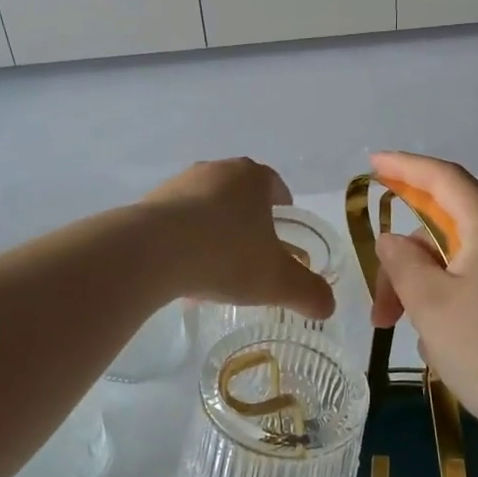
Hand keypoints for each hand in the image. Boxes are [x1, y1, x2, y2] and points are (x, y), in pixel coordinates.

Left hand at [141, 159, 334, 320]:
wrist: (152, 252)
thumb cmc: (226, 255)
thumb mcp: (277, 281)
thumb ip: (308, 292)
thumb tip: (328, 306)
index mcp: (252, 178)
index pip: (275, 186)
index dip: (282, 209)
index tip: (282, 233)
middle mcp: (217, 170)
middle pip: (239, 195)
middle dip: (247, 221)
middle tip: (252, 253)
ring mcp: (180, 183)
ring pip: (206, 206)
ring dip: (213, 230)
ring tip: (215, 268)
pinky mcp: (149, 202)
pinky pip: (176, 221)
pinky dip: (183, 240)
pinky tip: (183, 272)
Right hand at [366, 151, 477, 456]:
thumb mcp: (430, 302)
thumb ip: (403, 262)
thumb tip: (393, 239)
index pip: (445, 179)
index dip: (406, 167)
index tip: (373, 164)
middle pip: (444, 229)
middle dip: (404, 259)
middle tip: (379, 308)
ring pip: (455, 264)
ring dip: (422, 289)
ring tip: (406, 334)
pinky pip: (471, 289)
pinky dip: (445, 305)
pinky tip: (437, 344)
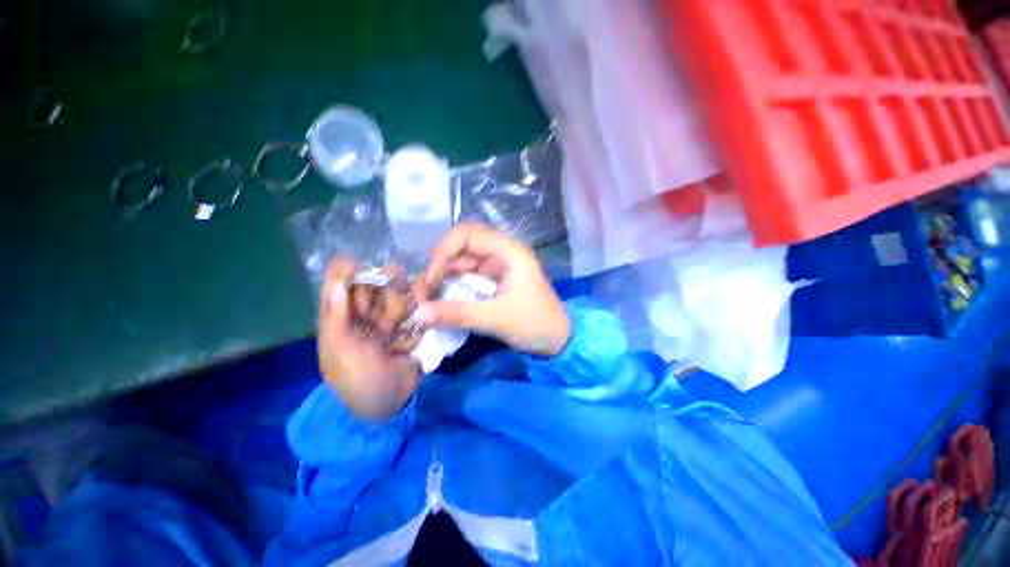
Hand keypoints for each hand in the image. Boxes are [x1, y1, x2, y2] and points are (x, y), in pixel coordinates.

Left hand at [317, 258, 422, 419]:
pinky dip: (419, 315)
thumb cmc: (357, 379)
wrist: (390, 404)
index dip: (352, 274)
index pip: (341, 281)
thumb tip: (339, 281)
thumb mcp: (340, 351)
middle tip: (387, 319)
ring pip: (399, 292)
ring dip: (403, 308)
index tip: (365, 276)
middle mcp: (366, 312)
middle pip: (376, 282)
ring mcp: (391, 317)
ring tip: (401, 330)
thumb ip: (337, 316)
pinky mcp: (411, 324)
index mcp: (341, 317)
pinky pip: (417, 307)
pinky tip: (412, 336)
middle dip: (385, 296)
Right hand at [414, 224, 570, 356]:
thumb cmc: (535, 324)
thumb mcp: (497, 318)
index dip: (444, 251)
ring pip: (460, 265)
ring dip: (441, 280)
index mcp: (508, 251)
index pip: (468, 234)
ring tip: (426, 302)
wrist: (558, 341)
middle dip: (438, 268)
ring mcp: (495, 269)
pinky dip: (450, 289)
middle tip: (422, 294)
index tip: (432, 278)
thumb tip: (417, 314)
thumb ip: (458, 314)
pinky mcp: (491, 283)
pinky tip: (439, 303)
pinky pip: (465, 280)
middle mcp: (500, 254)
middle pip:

» **ABOUT THIS EXERCISE**: Keeping the pictures out, output the records from above exactly and completely.

» **ANSWER TO THE PROBLEM**:
Hand keypoints for each hand in the image. Boxes are [x1, y1, x2, y2] and points are (x, y), in pixel coordinates.

Left hand at [141, 159, 334, 320]:
wrist: (152, 252)
thumb cmc: (226, 255)
thumb mcp: (277, 281)
thumb ip: (308, 292)
thumb tip: (328, 306)
index mcp: (252, 178)
index pip: (275, 186)
index dip: (282, 209)
index tip: (282, 233)
middle mcp: (217, 170)
middle pip: (239, 195)
middle dip: (247, 221)
middle tip: (252, 253)
ring mcp: (180, 183)
ring pip: (206, 206)
ring dip: (213, 230)
ring tip: (215, 268)
pinky mcp: (149, 202)
pinky pip: (176, 221)
pinky dip: (183, 240)
pinky tip: (183, 272)
Right hand at [366, 151, 477, 456]:
thumb mcp: (430, 302)
thumb ip: (403, 262)
thumb tip: (393, 239)
index pip: (445, 179)
index dip: (406, 167)
index tip: (373, 164)
middle pip: (444, 229)
middle dip: (404, 259)
middle tip: (379, 308)
ring pip: (455, 264)
ring dip: (422, 289)
ring tip: (406, 334)
pinky pip: (471, 289)
pinky dip: (445, 305)
pinky tip: (437, 344)
Hand keypoints for each hand in the image. Boxes are [x1, y1, x2, y2] and points are (x, y), in pixel coordinates.

Left hand at [317, 258, 422, 419]:
pinky dip: (419, 315)
thumb cmc: (357, 379)
wrist: (390, 404)
index dip: (352, 274)
index pip: (341, 281)
thumb tip: (339, 281)
thumb mcp: (340, 351)
middle tip: (387, 319)
ring pip: (399, 292)
ring dip: (403, 308)
index tip: (365, 276)
middle mcp: (366, 312)
middle pip: (376, 282)
ring mcp: (391, 317)
ring tip: (401, 330)
thumb ip: (337, 316)
pinky mcp: (411, 324)
index mcp: (341, 317)
pinky pip: (417, 307)
pinky tip: (412, 336)
middle dip: (385, 296)
Right hand at [414, 224, 570, 356]:
thumb cmc: (535, 324)
thumb mcp: (497, 318)
index dip: (444, 251)
ring pip: (460, 265)
ring dip: (441, 280)
index mcp: (508, 251)
index pip: (468, 234)
ring tip: (426, 302)
wrist: (558, 341)
middle dip: (438, 268)
ring mcp: (495, 269)
pinky dip: (450, 289)
middle tip: (422, 294)
index tip: (432, 278)
thumb tip: (417, 314)
thumb ip: (458, 314)
pinky mcp: (491, 283)
pinky tip: (439, 303)
pinky pip: (465, 280)
middle mcp: (500, 254)
middle pip:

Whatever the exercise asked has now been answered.